Du côté des partisans de l'aide à mourir, le texte ne fait – là aussi - pas consensus. Certains regrettent ses conditions trop restrictives, mais se montrent toutefois soulagés de voir arriver ce projet de loi qu'ils craignaient de voir passer à la trappe. "C’est un premier pas en direction d’un nouveau droit en fin de vie qui se dessine", a ainsi réagi l'Association pour le droit à mourir dans la dignité (ADMD), dans un communiqué. Le texte a, en effet, connu de nombreux reports. Désormais, les députés doivent entamer fin mai l'examen du texte dans l'hémicycle, début d'un long trajet parlementaire qui pourrait prendre jusqu'à deux ans avant l'adoption d'une loi.
Au-delà de l'aide à mourir, une "stratégie décennale" pour les soins palliatifs a également été présenté ce mercredi en Conseil des ministres.

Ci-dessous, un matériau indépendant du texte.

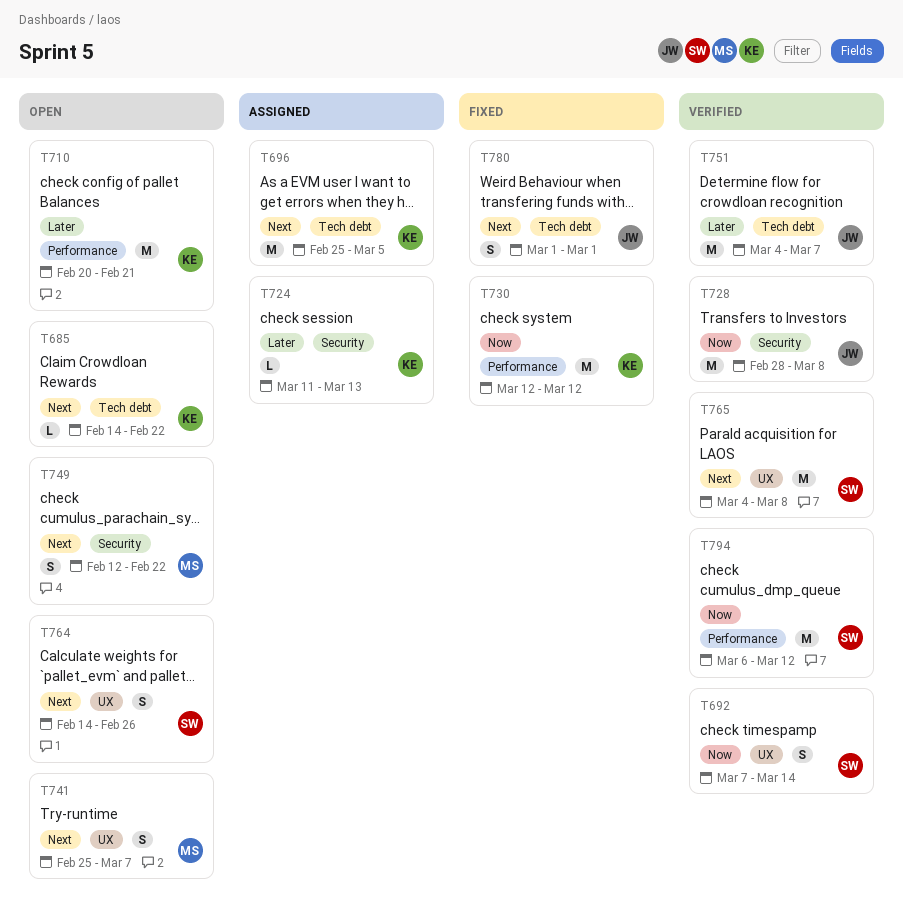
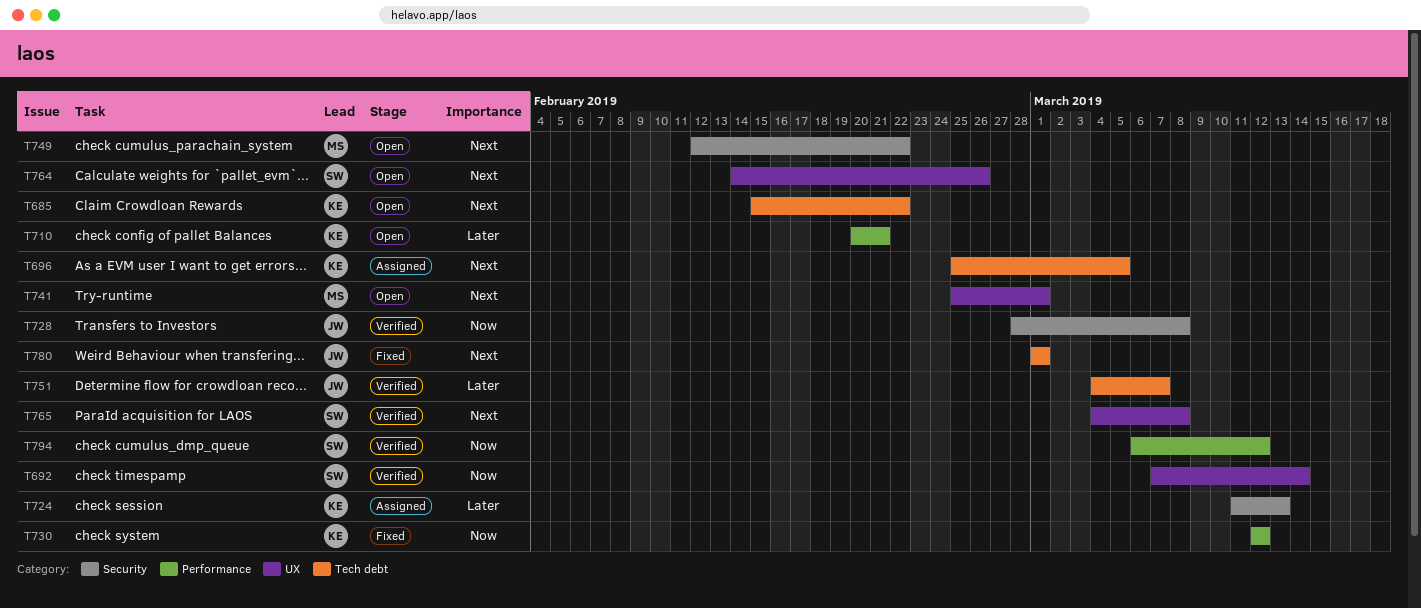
T685, start: Feb 14 -> Feb 15
T741, due: Mar 7 -> Mar 1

Cette dernière, détaillée par Catherine Vautrin dans un post sur X, prévoit notamment d'augmenter peu à peu les dépenses publiques en la matière pour atteindre 2,7 milliards d'euros annuels - contre 1,6 milliard actuellement - en 2034.
Aujourd'hui, nous dévoilons la stratégie décennale des soins d’accompagnement pour renforcer les soins palliatifs, améliorer la prise en charge de la douleur et l'accompagnement de la fin de vie.
Voici en quoi elle consiste. pic.twitter.com/yTxGyNK9Og— Catherine Vautrin (@CaVautrin) April 10, 2024
*Echantillon de 2 297 répondants au sein de la communauté palliative, dont 2/3 de non-adhérents à la Sfap.